Lena Gorelik lässt zwei Erzählstränge nebeneinander herlaufen und erzählt abwechselnd von Sofias Gegenwart und Grischas Vergangenheit. Voneinander abgegrenzt werden sie durch typographische Merkmalen. Es ist gerade auch bedingt durch dieses abwechselnde Erzählen, dass es der Autorin wunderbar gelingt aufzuzeigen, wie stark Gegenwart und Vergangenheit miteinander verschränkt sind. Grischas Geschichte liegt bereits viele Jahre zurück, von der Familie wurde sie ausgeklammert, beschönigt oder verschwiegen. Doch gut gegangen ist es niemanden mit diesem Schweigen, denn das Schweigen saß wie ein Knoten im Hals, der die Luft zum Atmen abschnürt.
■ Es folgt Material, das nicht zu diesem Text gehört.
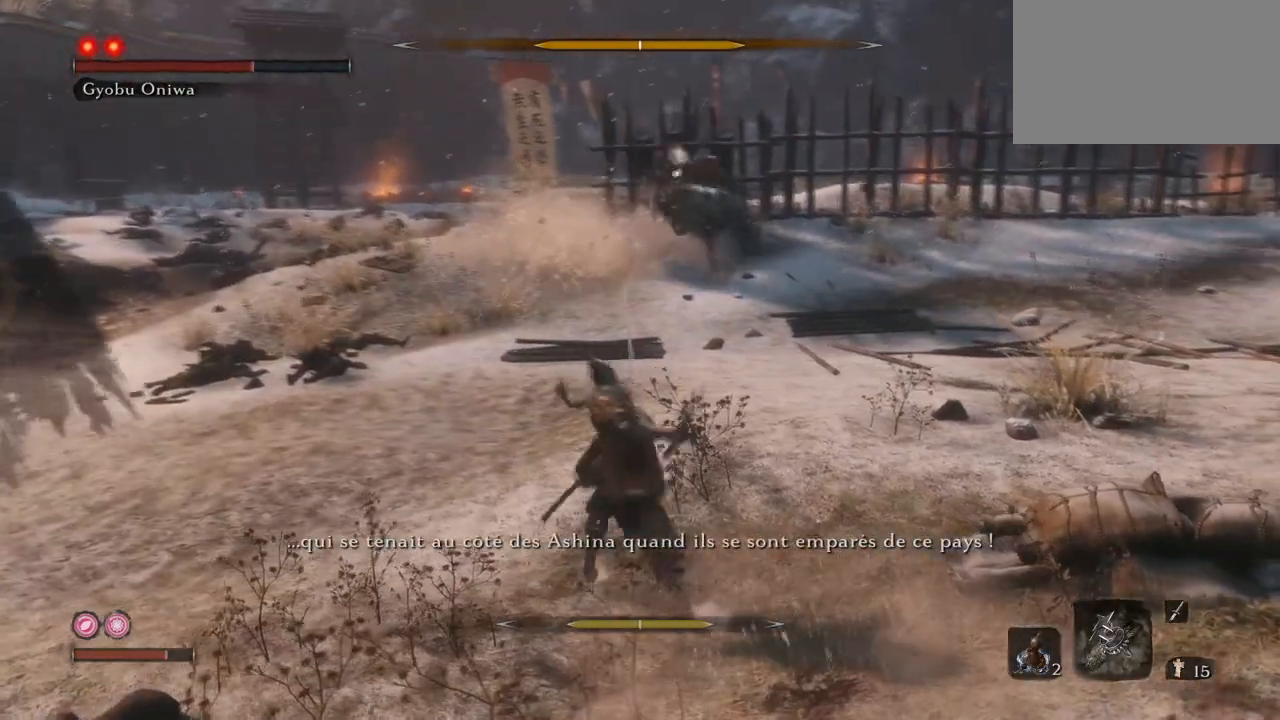
{"keys": ["w"], "mouse": [], "events": []}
Sofia hat Grischa nie kennengelernt, aber durch den Blick in seine Vergangenheit erfährt sie gleichzeitig etwas über die Vergangenheit ihres Vaters, von dem sie immer annahm, dass er bei einem Autounfall starb, als sie sieben Monate alt war. Erst, wenn man bereit ist, nicht mehr zu schweigen, sondern zu sprechen, kann es gelingen, mit einer schwierigen Vergangenheit leichter umzugehen. Lena Gorelik gelingt es mit sehr viel Sensibilität und einer feinen Beobachtungsgabe aufzuzeigen, wie stark die Vergangenheit die Gegenwart einer ganzen Familie prägen kann.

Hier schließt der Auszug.